[Opening Material to process section]

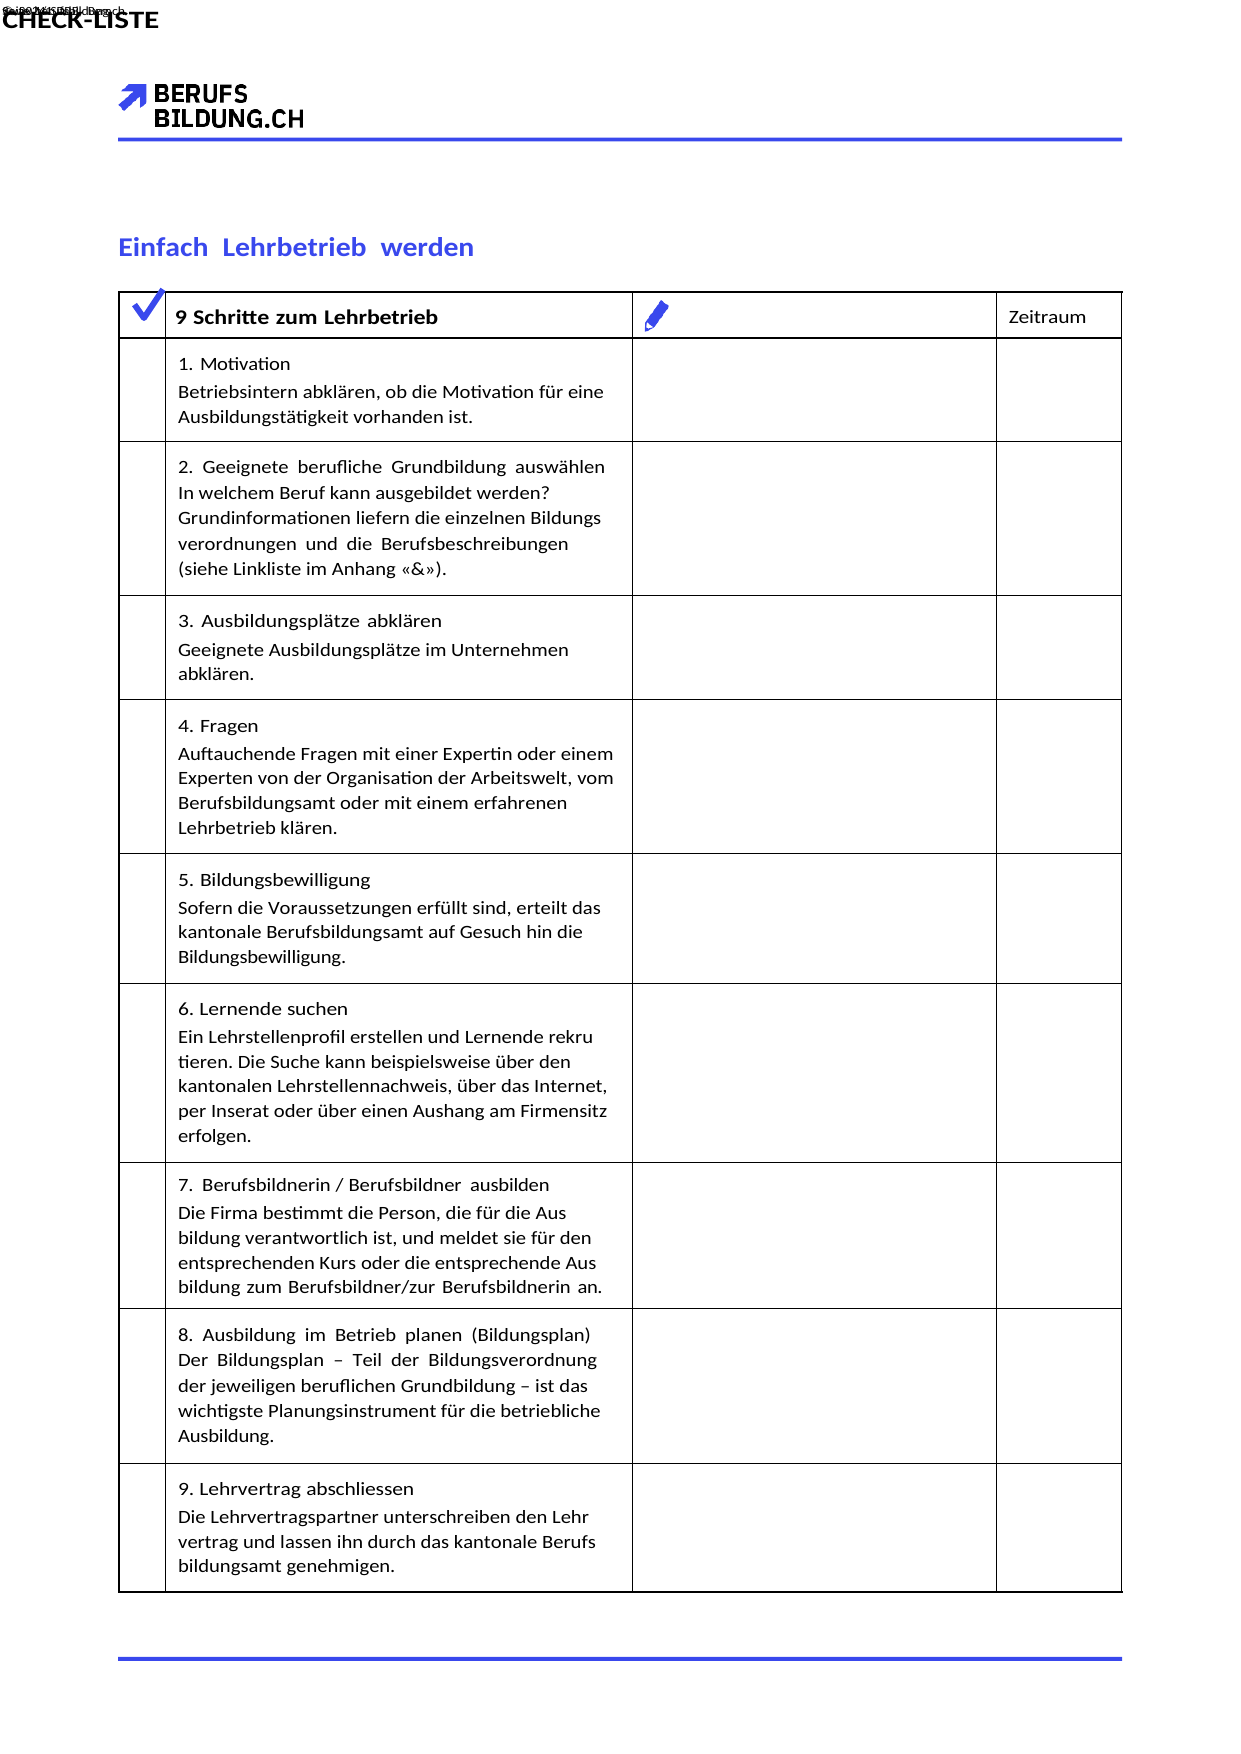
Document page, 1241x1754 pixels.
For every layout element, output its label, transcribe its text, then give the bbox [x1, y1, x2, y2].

table_cell [633, 1464, 996, 1591]
table_cell [120, 700, 165, 853]
picture [247, 109, 262, 128]
table_cell [120, 984, 165, 1162]
table_cell [120, 1163, 165, 1308]
picture [644, 300, 669, 332]
table_cell [120, 1309, 165, 1462]
table_cell [997, 596, 1121, 699]
table_cell [120, 339, 165, 441]
picture [118, 84, 147, 111]
table_header [633, 293, 996, 337]
table_cell 9. Lehrvertrag abschliessen Die Lehrvertragspartner unterschreiben den Lehr­ vertrag und lassen ihn durch das kantonale Berufs­ bildungsamt genehmigen. [166, 1464, 632, 1591]
table_cell [120, 1464, 165, 1591]
picture [155, 84, 184, 102]
table_cell 7. Berufsbildnerin / Berufsbildner ausbilden Die Firma bestimmt die Person, die für die Aus­ bildung verantwortlich ist, und meldet sie für den entsprechenden Kurs oder die entsprechende Aus­ bildung zum Berufsbildner/zur Berufsbildnerin an. [166, 1163, 632, 1308]
table_cell [633, 442, 996, 595]
table_header 9 Schritte zum Lehrbetrieb [166, 293, 632, 337]
table_cell [997, 854, 1121, 982]
table_cell [997, 442, 1121, 595]
table_cell [633, 596, 996, 699]
picture [229, 109, 244, 127]
table_cell [633, 984, 996, 1162]
table_cell [120, 442, 165, 595]
picture [265, 109, 303, 128]
table_cell [997, 700, 1121, 853]
table_cell 3. Ausbildungsplätze abklären Geeignete Ausbildungsplätze im Unternehmen abklären. [166, 596, 632, 699]
table_cell [633, 1309, 996, 1462]
picture [212, 109, 226, 128]
table_cell [633, 1163, 996, 1308]
table_cell 4. Fragen Auftauchende Fragen mit einer Expertin oder einem Experten von der Organisation der Arbeitswelt, vom Berufsbildungsamt oder mit einem erfahrenen Lehrbetrieb klären. [166, 700, 632, 853]
table_cell [120, 854, 165, 982]
table_cell [997, 1163, 1121, 1308]
table_cell 1. Motivation Betriebsintern abklären, ob die Motivation für eine Ausbildungstätigkeit vorhanden ist. [166, 339, 632, 441]
picture [220, 84, 247, 103]
table_header Zeitraum [997, 293, 1121, 337]
table_cell [633, 854, 996, 982]
table_cell [997, 984, 1121, 1162]
picture [155, 109, 180, 127]
table_header [120, 293, 165, 337]
picture [186, 84, 217, 103]
table_cell [997, 1309, 1121, 1462]
table_cell 6. Lernende suchen Ein Lehrstellenprofil erstellen und Lernende rekru­ tieren. Die Suche kann beispielsweise über den kantonalen Lehrstellennachweis, über das Internet, per Inserat oder über einen Aushang am Firmensitz erfolgen. [166, 984, 632, 1162]
table_cell [633, 700, 996, 853]
table_cell [633, 339, 996, 441]
picture [182, 109, 210, 127]
table_cell 2. Geeignete berufliche Grundbildung auswählen In welchem Beruf kann ausgebildet werden? Grundinformationen liefern die einzelnen Bildungs­ verordnungen und die Berufsbeschreibungen (siehe Linkliste im Anhang «&»). [166, 442, 632, 595]
table_cell [120, 596, 165, 699]
table_cell 8. Ausbildung im Betrieb planen (Bildungsplan) Der Bildungsplan – Teil der Bildungsverordnung der jeweiligen beruflichen Grundbildung – ist das wichtigste Planungsinstrument für die betriebliche Ausbildung. [166, 1309, 632, 1462]
table_cell 5. Bildungsbewilligung Sofern die Voraussetzungen erfüllt sind, erteilt das kantonale Berufsbildungsamt auf Gesuch hin die Bildungsbewilligung. [166, 854, 632, 982]
title Einfach Lehrbetrieb werden [118, 230, 1134, 263]
table_cell [997, 1464, 1121, 1591]
table_cell [997, 339, 1121, 441]
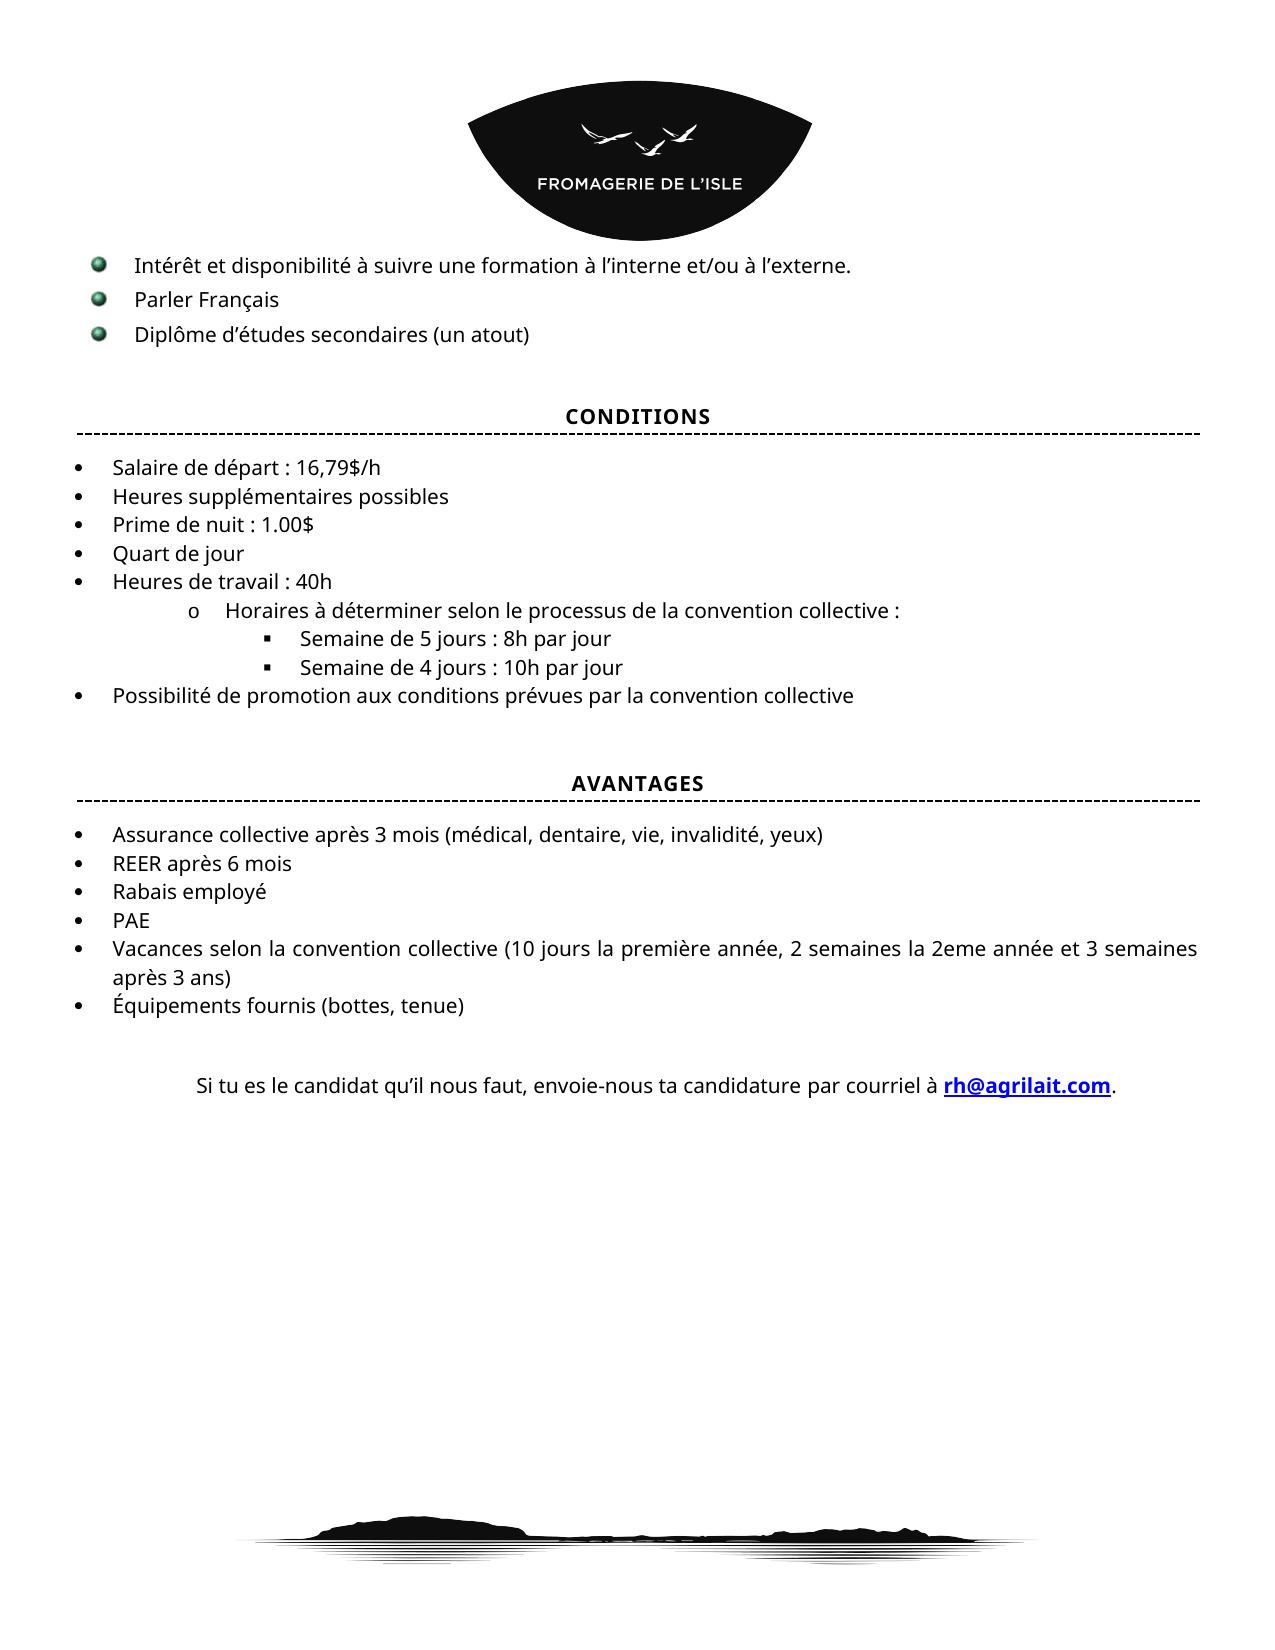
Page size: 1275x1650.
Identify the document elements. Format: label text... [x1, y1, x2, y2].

list Prime de nuit : 1.00$ [75, 510, 1200, 539]
subtitle AVANTAGES [75, 769, 1200, 802]
list Heures de travail : 40h [75, 567, 1200, 596]
picture [187, 1504, 1088, 1577]
picture [90, 326, 108, 343]
list Possibilité de promotion aux conditions prévues par la convention collective [75, 681, 1200, 709]
list Assurance collective après 3 mois (médical, dentaire, vie, invalidité, yeux) [75, 821, 1200, 849]
list Vacances selon la convention collective (10 jours la première année, 2 semaines la 2eme année et 3 semaines après 3 ans) [75, 934, 1200, 991]
list Intérêt et disponibilité à suivre une formation à l’interne et/ou à l’externe. [90, 251, 1200, 279]
list Heures supplémentaires possibles [75, 482, 1200, 510]
list Semaine de 5 jours : 8h par jour [262, 624, 1200, 653]
list Rabais employé [75, 877, 1200, 906]
subtitle CONDITIONS [75, 402, 1200, 435]
picture [90, 256, 108, 274]
list PAE [75, 906, 1200, 934]
picture [90, 291, 108, 308]
list Diplôme d’études secondaires (un atout) [90, 320, 1200, 349]
list Équipements fournis (bottes, tenue) [75, 991, 1200, 1020]
list Semaine de 4 jours : 10h par jour [262, 653, 1200, 681]
text Si tu es le candidat qu’il nous faut, envoie-nous ta candidature par courriel à rh@agrilait.com. [112, 1073, 1200, 1099]
list Salaire de départ : 16,79$/h [75, 453, 1200, 482]
picture [458, 73, 817, 251]
list Quart de jour [75, 539, 1200, 567]
list Horaires à déterminer selon le processus de la convention collective : [187, 596, 1200, 624]
list REER après 6 mois [75, 849, 1200, 877]
list Parler Français [90, 286, 1200, 314]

[Closing Material to process section]

=== What the task requires ===
Images aside, return each entry above precisely as it stands.

=== Solution ===
Document page, 1241x1754 pixels.
For every layout element, output its label, transcribe its text, then give the bbox [x1, y1, x2, y2].

table_cell [633, 1464, 996, 1591]
table_cell [120, 700, 165, 853]
picture [247, 109, 262, 128]
table_cell [120, 984, 165, 1162]
table_cell [120, 1163, 165, 1308]
picture [644, 300, 669, 332]
table_cell [120, 1309, 165, 1462]
table_cell [997, 596, 1121, 699]
table_cell [120, 339, 165, 441]
picture [118, 84, 147, 111]
table_header [633, 293, 996, 337]
table_cell 9. Lehrvertrag abschliessen Die Lehrvertragspartner unterschreiben den Lehr­ vertrag und lassen ihn durch das kantonale Berufs­ bildungsamt genehmigen. [166, 1464, 632, 1591]
table_cell [120, 1464, 165, 1591]
picture [155, 84, 184, 102]
table_cell 7. Berufsbildnerin / Berufsbildner ausbilden Die Firma bestimmt die Person, die für die Aus­ bildung verantwortlich ist, und meldet sie für den entsprechenden Kurs oder die entsprechende Aus­ bildung zum Berufsbildner/zur Berufsbildnerin an. [166, 1163, 632, 1308]
table_cell [633, 442, 996, 595]
table_header 9 Schritte zum Lehrbetrieb [166, 293, 632, 337]
table_cell [997, 854, 1121, 982]
table_cell [997, 442, 1121, 595]
table_cell [633, 596, 996, 699]
picture [229, 109, 244, 127]
table_cell [633, 984, 996, 1162]
table_cell [120, 442, 165, 595]
picture [265, 109, 303, 128]
table_cell [997, 700, 1121, 853]
table_cell 3. Ausbildungsplätze abklären Geeignete Ausbildungsplätze im Unternehmen abklären. [166, 596, 632, 699]
table_cell [633, 1309, 996, 1462]
picture [212, 109, 226, 128]
table_cell [633, 1163, 996, 1308]
table_cell 4. Fragen Auftauchende Fragen mit einer Expertin oder einem Experten von der Organisation der Arbeitswelt, vom Berufsbildungsamt oder mit einem erfahrenen Lehrbetrieb klären. [166, 700, 632, 853]
table_cell [120, 854, 165, 982]
table_cell [997, 1163, 1121, 1308]
table_cell 1. Motivation Betriebsintern abklären, ob die Motivation für eine Ausbildungstätigkeit vorhanden ist. [166, 339, 632, 441]
picture [220, 84, 247, 103]
table_header Zeitraum [997, 293, 1121, 337]
table_cell [633, 854, 996, 982]
table_cell [997, 984, 1121, 1162]
picture [155, 109, 180, 127]
table_header [120, 293, 165, 337]
picture [186, 84, 217, 103]
table_cell [997, 1309, 1121, 1462]
table_cell 6. Lernende suchen Ein Lehrstellenprofil erstellen und Lernende rekru­ tieren. Die Suche kann beispielsweise über den kantonalen Lehrstellennachweis, über das Internet, per Inserat oder über einen Aushang am Firmensitz erfolgen. [166, 984, 632, 1162]
table_cell [633, 700, 996, 853]
table_cell [633, 339, 996, 441]
picture [182, 109, 210, 127]
table_cell 2. Geeignete berufliche Grundbildung auswählen In welchem Beruf kann ausgebildet werden? Grundinformationen liefern die einzelnen Bildungs­ verordnungen und die Berufsbeschreibungen (siehe Linkliste im Anhang «&»). [166, 442, 632, 595]
table_cell [120, 596, 165, 699]
table_cell 8. Ausbildung im Betrieb planen (Bildungsplan) Der Bildungsplan – Teil der Bildungsverordnung der jeweiligen beruflichen Grundbildung – ist das wichtigste Planungsinstrument für die betriebliche Ausbildung. [166, 1309, 632, 1462]
table_cell 5. Bildungsbewilligung Sofern die Voraussetzungen erfüllt sind, erteilt das kantonale Berufsbildungsamt auf Gesuch hin die Bildungsbewilligung. [166, 854, 632, 982]
title Einfach Lehrbetrieb werden [118, 230, 1134, 263]
table_cell [997, 1464, 1121, 1591]
table_cell [997, 339, 1121, 441]
Page size: 1275x1650.
Identify the document elements. Format: label text... [x1, y1, x2, y2].

list Prime de nuit : 1.00$ [75, 510, 1200, 539]
subtitle AVANTAGES [75, 769, 1200, 802]
list Heures de travail : 40h [75, 567, 1200, 596]
picture [187, 1504, 1088, 1577]
picture [90, 326, 108, 343]
list Possibilité de promotion aux conditions prévues par la convention collective [75, 681, 1200, 709]
list Assurance collective après 3 mois (médical, dentaire, vie, invalidité, yeux) [75, 821, 1200, 849]
list Vacances selon la convention collective (10 jours la première année, 2 semaines la 2eme année et 3 semaines après 3 ans) [75, 934, 1200, 991]
list Intérêt et disponibilité à suivre une formation à l’interne et/ou à l’externe. [90, 251, 1200, 279]
list Heures supplémentaires possibles [75, 482, 1200, 510]
list Semaine de 5 jours : 8h par jour [262, 624, 1200, 653]
list Rabais employé [75, 877, 1200, 906]
subtitle CONDITIONS [75, 402, 1200, 435]
picture [90, 256, 108, 274]
list PAE [75, 906, 1200, 934]
picture [90, 291, 108, 308]
list Diplôme d’études secondaires (un atout) [90, 320, 1200, 349]
list Équipements fournis (bottes, tenue) [75, 991, 1200, 1020]
list Semaine de 4 jours : 10h par jour [262, 653, 1200, 681]
text Si tu es le candidat qu’il nous faut, envoie-nous ta candidature par courriel à rh@agrilait.com. [112, 1073, 1200, 1099]
list Salaire de départ : 16,79$/h [75, 453, 1200, 482]
picture [458, 73, 817, 251]
list Quart de jour [75, 539, 1200, 567]
list Horaires à déterminer selon le processus de la convention collective : [187, 596, 1200, 624]
list REER après 6 mois [75, 849, 1200, 877]
list Parler Français [90, 286, 1200, 314]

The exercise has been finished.